Ditadura

Ditadura Nunca Mais – #01

postado em by Pablo Villaça em Ditadura | 33 comentários

Ao que parece, muitos jovens hoje em dia simplesmente desconhecem o que foi a ditadura – é a única explicação para que carreguem cartazes pedindo sua volta ou peçam para tirar selfies com um torturador no meio da Paulista. Assim, creio ser importante resgatar alguns relatos que certamente desconhecem.

Como este, retirado do fundamental “Dossiê Ditadura: Mortos e Desaparecidos no Brasil (1964-1985)”.

000002Gastone Lúcia Carvalho Beltrão (1950-1972)

Nasceu em 12 de janeiro de 1950, em Coruripe (AL). Morta em 22 de janeiro de 1972. Militante da Ação Libertadora Nacional.

Estudou nos colégios Imaculada Conceição e Moreira Lima, em Maceió (AL), e concluiu o ensino médio no Rio de Janeiro, onde morava sua avó e onde iniciou sua militância política. Ainda jovem, visitava os presos comuns, levando roupas e alimentos.

Voltando a Maceió, em 1968, ingressou no curso de Economia da Universidade Federal de Alagoas, onde iniciou sua militância na JUC.

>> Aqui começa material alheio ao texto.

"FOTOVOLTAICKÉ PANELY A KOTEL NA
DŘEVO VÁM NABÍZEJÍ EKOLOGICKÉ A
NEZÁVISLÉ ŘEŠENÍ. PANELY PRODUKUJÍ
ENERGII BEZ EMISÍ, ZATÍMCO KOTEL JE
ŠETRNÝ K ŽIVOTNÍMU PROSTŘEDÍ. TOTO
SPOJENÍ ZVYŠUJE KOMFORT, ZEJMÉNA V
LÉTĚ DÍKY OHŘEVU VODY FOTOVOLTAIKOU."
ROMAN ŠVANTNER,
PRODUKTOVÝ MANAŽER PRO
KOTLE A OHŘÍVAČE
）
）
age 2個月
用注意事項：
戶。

De acordo com a versão policial, foi morta em 22 de janeiro de 1972, na rua Heitor Peixoto, em São Paulo, “[…] após travar violento tiroteio com agentes dos órgãos de Segurança, no transcorrer do qual feriu três policiais, foi ferida e, em consequência, veio a falecer“. Sua mãe recebeu a informação de que algo acontecera à filha e foi até o DOPS/SP e, após muito insistir, conseguiu falar com o delegado Sérgio Paranhos Fleury, que inicialmente afirmou não se lembrar do caso, mas acabou por lhe dizer que a filha era uma moça muito corajosa e forte, e resistira até a última hora.

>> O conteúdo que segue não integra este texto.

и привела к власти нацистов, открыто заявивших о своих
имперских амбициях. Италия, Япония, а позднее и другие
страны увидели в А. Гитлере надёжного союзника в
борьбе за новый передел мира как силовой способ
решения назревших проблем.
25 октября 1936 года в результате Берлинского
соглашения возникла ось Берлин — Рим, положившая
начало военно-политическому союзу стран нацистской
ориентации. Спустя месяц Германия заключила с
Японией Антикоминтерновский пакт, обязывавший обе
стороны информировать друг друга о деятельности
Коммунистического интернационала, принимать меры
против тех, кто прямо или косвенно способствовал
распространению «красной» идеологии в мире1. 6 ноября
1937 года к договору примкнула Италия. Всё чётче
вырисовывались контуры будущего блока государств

Gastone foi enterrada como indigente no Cemitério D. Bosco, de Peruss. A família teve de esperar três anos para obter autorização e trasladar seus restos mortais para Maceió.

Após a realização de pesquisa da Comissão de Familiares de Mortos e Desaparecidos Políticos nos arquivos do IML e da Polícia Técnica de São Paulo, foi possível desvendar parte da história de sua morte. De acordo com o registro oficial, o corpo de Gastone deu entrada no IML às 15h30 de 22 de janeiro de 1972. Suas vestes e objetos, conforme está escrito no verso da requisição de exame necroscópico, “[…] foram entregues ao Sr. Dr. Fleury“. O laudo necroscópico indica 13 ferimentos a bala, orifícios de entrada e saída, descrevendo fraturas no cúbito e rádio esquerdo, ossos do punho esquerdo e no terço superior do úmero direito. A resposta ao quarto quesito do laudo, em que consta a pergunta se a morte foi produzida por meio de veneno, fogo, asfixia, tortura ou por outro meio insidioso ou cruel, foi negativa.

Em todos esses documentos, Gastone está identificada com todos os dados corretos. No entanto, quando houve a divulgação da versão policial no jornal O Globo, de 25 de janeiro de 1972, três dias após a data oficial da morte, não há referência à sua identidade ou militância. No artigo citado, intitulado “Pistoleira Fere e Morre em Duelo com Policiais”, pode-se ler:

No ponto de ônibus, ao lado do assaltante João Ferreira da Silva, o Tião, perigoso marginal procurado, estava a jovem loura. Os três policiais da ronda se aproximaram para a captura, quando foram surpreendidos pela mulher, que sacou revólver da bolsa e abriu fogo. Dois policiais caíram baleados e o terceiro continuou na perseguição, pois seu comparsa desapareceu. 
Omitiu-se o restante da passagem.